Twenty-Two Cents an Hour: Disability Rights and the Fight to End Subminimum Wages
Doug Crandell, M.F.A, Institute on Human Development and Disability at the University of Georgia and Griffin-Hammis
Join us for an informal session discussing the past, present, and future of employment and the disability industrial complex. We will highlight the creation of “the minimum, subminimum wage” in 1986; the scathing testimonies and hearings; the millions spent to fight the Fair Wages for Workers with Disabilities Act in 2012; and other milestones related to subminimum wages. From this foundational platform, we will discuss and analyze HR 2373, the Transformation to Competitive Integrated Employment Act. Finally, we will spend time thinking about the ethics of evidence-based practices in disability and employment.
- Participants will be able to identify the historical milestones related to FLSA and 14 (c ).
- Participants will understand the disability rights advancements in the U.S. related to employment.
- Participants will be able to discern the role lobbying and trade groups have played in the practice of subminimum wages.
- Participants will understand the current bill in Congress (HR 2373) related to subminimum wages.
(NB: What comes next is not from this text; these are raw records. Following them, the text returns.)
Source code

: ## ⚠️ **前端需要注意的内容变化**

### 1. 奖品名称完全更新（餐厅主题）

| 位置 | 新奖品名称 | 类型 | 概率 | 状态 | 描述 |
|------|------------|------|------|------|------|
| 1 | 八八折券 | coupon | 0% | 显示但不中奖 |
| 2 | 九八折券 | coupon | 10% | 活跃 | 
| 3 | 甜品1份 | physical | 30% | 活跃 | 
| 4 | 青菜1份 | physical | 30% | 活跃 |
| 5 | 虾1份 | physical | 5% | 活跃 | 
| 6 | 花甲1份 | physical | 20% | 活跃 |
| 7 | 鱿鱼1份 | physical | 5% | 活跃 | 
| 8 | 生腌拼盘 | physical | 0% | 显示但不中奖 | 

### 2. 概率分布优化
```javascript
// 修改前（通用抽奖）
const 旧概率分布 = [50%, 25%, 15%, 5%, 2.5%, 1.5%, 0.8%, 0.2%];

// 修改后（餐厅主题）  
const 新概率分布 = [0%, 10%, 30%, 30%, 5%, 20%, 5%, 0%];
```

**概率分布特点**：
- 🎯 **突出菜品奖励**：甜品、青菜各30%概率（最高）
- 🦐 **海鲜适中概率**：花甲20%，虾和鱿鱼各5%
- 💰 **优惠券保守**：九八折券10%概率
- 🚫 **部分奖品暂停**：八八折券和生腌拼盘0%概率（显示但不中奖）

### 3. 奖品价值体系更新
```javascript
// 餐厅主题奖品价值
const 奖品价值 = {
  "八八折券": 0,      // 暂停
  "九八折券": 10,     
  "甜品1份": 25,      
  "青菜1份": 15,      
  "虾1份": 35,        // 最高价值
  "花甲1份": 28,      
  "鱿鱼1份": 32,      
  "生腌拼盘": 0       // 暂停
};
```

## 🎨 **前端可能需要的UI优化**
Doug Crandell has managed, staffed and directed community mental health and disability programs at the provider level for 25 years. He has been the Project Director for a number of demonstration grants funded through the U.S. Dept. of Labor, the Bureau of Justice Assistance and the Social Security Administration. He directed Georgia's Medicaid Infrastructure funded by the Centers for Medicare & Medicaid Services.
He is a Senior Consultant with Griffin-Hammis Associates and on the faculty of the Institute on Human Development and Disability at the University of Georgia. For the last four years, Doug has provided training and technical assistance to Georgia's supported providers through a joint effort with the Carl Vinson Institute of Government. He is a Subject Matter Expert (SME) with the Office of Disability Employment Policy in D.C. and is currently working with several states to restructure their employment supports to include evidence-based supported employment, customized employment, and self-employment.
Doug works in collaboration with New Mexico's UCEDD to deliver training and technical assistance under the state's Partners for Employment Initiative. Georgia was recently awarded a Disability Employment Initiative grant, which Doug will collaborate on with the Georgia Dept. of Economic Development as well as the Georgia Vocational Rehabilitation Agency, Georgia Tech, and others. As an author, Doug has published 7 books and is a regular contributor to the venerable SUN Magazine, where he publishes essays on labor, health, and disability.